## Begin QUOTED TEXT

Easton's Bible Dictionary - Cyrene
A city (now Tripoli) in Upper Libya, North Africa, founded by a colony of Greeks (B.C. 630). It contained latterly a large number of Jews, who were introduced into the city by Ptolemy, the son of Lagus, because he thought they would contribute to the security of the place. They increased in number and influence; and we are thus prepared for the frequent references to them in connection with the early history of Christianity. Simon, who bore our Lord's cross, was a native of this place (Matthew 27:32 ; Mark 15:21 ). Jews from Cyrene were in Jerusalem at Pentecost (Acts 2:10 ); and Cyrenian Jews had a synagogue at Jerusalem (6:9). Converts belonging to Cyrene contributed to the formation of the first Gentile church at Antioch (11:20). Among "the prophets and teachers" who "ministered to the Lord at Antioch" was Lucius of Cyrene (13:1).

Fausset's Bible Dictionary - Lucius of Cyrene
Mentioned with Barnabas, Simeon Niger, Manaen, and Saul, among the prophets and teachers of the church at Antioch (Acts 13:1). He probably was one of the "men of Cyrene" who heard the tongues and then Peter's Pentecostal sermon (Acts 2:10), and of the "men of Cyrene" who when "scattered abroad upon the persecution that arose about Stephen" went to Antioch, "preaching the Lord Jesus" (Acts 11:19-20). A distinct name from Luke, = Lucas, = Lucanus.

Hastings' Dictionary of the Bible - Cyrene
CYRENE . Capital of Libya (Tripoli) in N. Africa ( Acts 2:10 ), the home of numerous Jews who with the ‘Libertines’ (freedmen from Rome?) and Alexandrians had a synagogue of their own at Jerusalem ( Acts 6:9 ). Many of these became Christians, as Simon and his sons (doubtless), Mark 15:21 ; Lucius, Acts 13:1 ; and those in Acts 11:20 who preached to the ‘Greeks’ ( v.l. ‘Hellenists’).

A. J. Maclean.

## End QUOTED TEXT

• **SET TASKS**
A) In the dictionary entries on Cyrene, why did Ptolemy, the son of Lagus, bring Jews into the city? Answer in one to three sentences.
B) Continue the dictionary entries on Cyrene with the next passage after their final line.
The records that follow come from a separate source unrelated to the dictionary entries on Cyrene.

## Begin DATA ENTRIES

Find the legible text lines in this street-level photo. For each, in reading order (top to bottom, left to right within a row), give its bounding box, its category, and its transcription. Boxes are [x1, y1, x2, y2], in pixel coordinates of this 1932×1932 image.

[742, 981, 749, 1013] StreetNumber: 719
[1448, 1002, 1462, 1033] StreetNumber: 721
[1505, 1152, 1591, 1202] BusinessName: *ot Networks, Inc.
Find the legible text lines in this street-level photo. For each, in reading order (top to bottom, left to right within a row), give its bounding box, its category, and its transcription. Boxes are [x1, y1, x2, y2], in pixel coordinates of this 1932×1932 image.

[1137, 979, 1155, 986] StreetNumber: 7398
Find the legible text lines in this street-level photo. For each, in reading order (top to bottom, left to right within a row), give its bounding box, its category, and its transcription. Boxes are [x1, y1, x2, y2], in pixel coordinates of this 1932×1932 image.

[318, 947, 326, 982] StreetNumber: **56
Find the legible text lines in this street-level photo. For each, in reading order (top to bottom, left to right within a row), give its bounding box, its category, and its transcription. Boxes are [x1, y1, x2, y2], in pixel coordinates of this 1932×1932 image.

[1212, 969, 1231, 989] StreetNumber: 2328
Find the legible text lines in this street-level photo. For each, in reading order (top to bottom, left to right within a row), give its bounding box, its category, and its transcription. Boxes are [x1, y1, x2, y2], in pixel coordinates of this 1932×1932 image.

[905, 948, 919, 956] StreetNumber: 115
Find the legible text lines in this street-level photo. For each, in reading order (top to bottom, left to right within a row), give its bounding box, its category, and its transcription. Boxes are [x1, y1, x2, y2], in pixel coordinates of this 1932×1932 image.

## End DATA ENTRIES

• **FINAL ANSWERS**
A) Ptolemy, the son of Lagus, brought Jews into Cyrene because he thought they would contribute to the security of the place.

B)
Hastings' Dictionary of the New Testament - Cyrene
CYRENE (Κυρήνη) was a Greek settlement on the north coast of Africa, in the district now called Benghazi or Barca, which forms the E. part of the modern province of Tripoli. It was founded b.c. 632. It was the chief member of a confederacy of five neighbouring cities; hence the district was called either Pentapolis or Cyrenaica. Under the first Ptolemy it became a dependency of Egypt; was left to Rome by the will of Ptolemy Apion, b.c. 96; was soon after formed into a province, and later, perhaps not till 27, united with Crete, with which under the Empire it formed a senatorial province, under an expraetor with the title of proconsul. It was noted for its fertility and for its commerce, which, however, declined after the foundation of Alexandria. It produced many distinguished men, such as the philosophers Aristippus and Carneades, the poet Callimachus, and the Christian orator and bishop Synesius.

Jews were very numerous and influential there. The first Ptolemy, ‘wishing to secure the government of Cyrene and the other cities of Libya for himself, sent a party of Jews to inhabit them’ (Josephus, circa (about) Apion. ii. 4). Cyrenian Jews are mentioned in 1 Maccabees 15:23, 2 Maccabees 2:23 (Jason of Cyrene). According to Strabo (ap. Josephus Ant. xiv. vii. 2), the inhabitants of Cyrene were divided into four classes—citizens, husbandmen (i.e. native Libyans), sojourners (μέτοικοι), and Jews. The Jews enjoyed equality of civil rights (Ant. xvi. vi. 1, 5). An inscription at Berenice, one of the cities of Cyrenaica, of prob. b.c. 13, shows that the Jews there formed a civic community (πολίτευμα) of their own, under nine rulers (CIG [Note: IG Corpus Inscriptionum Graecarum.] iii. 5361). The Cyrenian Jews were very turbulent; Lucullus had to suppress a disturbance raised by them (Strabo, l.c.); there was a rising there at the close of the Jewish war, a.d. 70 (Josephus BJ vii. xi.; Vita, 76); and a terrible internecine war between them and their Gentile neighbours, under Trajan (Dio Cass. lxviii. 32; Euseb. Historia Ecclesiastica iv. 2).

Simon of Cyrene (the father of Alexander and Rufus [wh. see]), who was impressed to bear our Lord’s cross (Matthew 27:32, Mark 15:21, Luke 23:26), was doubtless one of these Jewish settlers. Other NT references to Cyrenian Jews are: Acts 2:10 (at Pentecost), 6:9 (members of special synagogue at Jerusalem, opposing Stephen), 11:20 (preaching at Antioch to Greeks [or Hellenists]), 13:1 (Lucius of Cyrene, probably one of these preachers, a prophet or teacher at Antioch).

Literature.—Rawlinson’s Herodotus, iii. p. 130 ff.; Smith, Dict. of Greek and Roman Geography; Schürer, HJP [Note: JP History of the Jewish People.] i. ii. 283, ii. ii. 230 f., 245 f.; Marquardt, Romische Staatsverwaltung (1881), i. 458 ff.; art. ‘Diaspora’ (by Schürer) in Hasting's Dictionary of the Bible, Extra Vol. p. 96b.

Harold Smith.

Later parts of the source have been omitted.